Николенька огляделся вокруг, увидел кур, роющихся около плетня, и стал внимательно присматриваться. Но никакого сияния вокруг них не увидел, только пыльные облачка из-под ног птицы. Мальчик вздохнул, очень уж хотелось показывать такие же фокусы, как и Терентий. Может, конечно, курица просто была глупой, навроде лягушки, о которой говорил колдун. Тот тем временем посмотрел на молодого барчука и остановил его, уже собравшегося возвращаться к дому старосты.
— Погоди, Николай Петрович, надень-ка на себя, — Терентий снял с себя камушек в форме сердечка, каким это сердечко любила рисовать Варвара, и протянул мальчику. — Это хороший амулет, от многого защитит, если что не так пойдет. Давно еще сам сделал.
— Да на меня маменька и так навешала украшений, как на девчонку.
— Все одно надень, не помешает.
Николенька надел протянутый ему камушек на веревочке, заправил за воротник рубашки и простился с колдуном до утра.
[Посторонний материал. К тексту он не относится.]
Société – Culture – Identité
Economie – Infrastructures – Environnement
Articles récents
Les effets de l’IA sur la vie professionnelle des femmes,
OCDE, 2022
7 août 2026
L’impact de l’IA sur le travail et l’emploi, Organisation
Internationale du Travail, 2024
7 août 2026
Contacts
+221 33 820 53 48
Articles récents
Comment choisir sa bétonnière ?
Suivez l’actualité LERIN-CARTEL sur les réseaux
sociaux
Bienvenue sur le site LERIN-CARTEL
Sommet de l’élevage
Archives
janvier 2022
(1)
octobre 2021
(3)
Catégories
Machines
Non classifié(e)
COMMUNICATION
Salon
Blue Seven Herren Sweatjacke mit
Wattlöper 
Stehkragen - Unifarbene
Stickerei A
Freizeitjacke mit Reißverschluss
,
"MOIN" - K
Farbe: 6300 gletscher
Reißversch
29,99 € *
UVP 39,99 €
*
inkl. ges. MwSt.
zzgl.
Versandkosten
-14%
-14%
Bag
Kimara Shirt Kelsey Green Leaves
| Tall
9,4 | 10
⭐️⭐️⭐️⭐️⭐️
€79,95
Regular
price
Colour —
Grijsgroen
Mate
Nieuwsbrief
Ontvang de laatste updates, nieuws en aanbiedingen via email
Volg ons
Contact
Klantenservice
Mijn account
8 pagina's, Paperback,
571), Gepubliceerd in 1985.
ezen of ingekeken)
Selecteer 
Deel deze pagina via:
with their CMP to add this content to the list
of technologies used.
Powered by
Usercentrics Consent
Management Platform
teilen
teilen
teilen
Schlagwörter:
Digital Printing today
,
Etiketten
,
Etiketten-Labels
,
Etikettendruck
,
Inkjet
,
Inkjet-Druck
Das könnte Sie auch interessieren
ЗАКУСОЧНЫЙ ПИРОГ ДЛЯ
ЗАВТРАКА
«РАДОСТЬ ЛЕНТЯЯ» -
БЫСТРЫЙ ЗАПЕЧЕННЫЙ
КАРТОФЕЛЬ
В деревне уже все стали размещаться ко сну, даже свернули обычное «снаряжение» доброй агапкинской настойкой у старосты: слишком серьезное дело предстояло и подниматься надо было затемно. Мальчик отговорился тем, что у старосты совсем не осталось места (и действительно — народу в его дом набилось, как семечек в огурец), и отправился спать на сеновал к Никифору. Это был даже не сеновал, а просто стог душистого сена под навесом, но ночи стояли теплые, почитай, самая жара установилась, так что ночевать на сене было одним удовольствием. Звезды заглядывали под навес, Николенька смотрел на них и думал о старых рыцарях, которые выходили биться с драконами один на один. Представлялось ему, как он с мечом в полных доспехах приближается к чудищу-дракону, почему-то двухголовому, хотя странно — с чего он взял двухголового дракона, они все или одноголовые, или трехголовые. Приближается, а дракон дышит огнем, и весь этот огонь от николенькиных доспехов отражается, как будто простой ветерок, потому что доспехи не простые, а заговоренные. И велит Рыцарь-Николенька дракону покинуть эти земли, и не может дракон ничего сделать. Тогда он подъезжает к дракону и сносит тому обе головы. А из смрадной пещеры (хорошее слово: «смрадной», подумал Николенька) выходит Варвара, и смотрит на своего спасителя, и не верит, будто этот мальчик смог такое совершить, что и великим героям не под силу. А великий герой, нет — а самый великий герой — подъезжает к Варваре и говорит… Но тут усталость мягкими лапками закрыла мальчику глаза и он уснул, так и не решив, что скажет спасенной Варваре.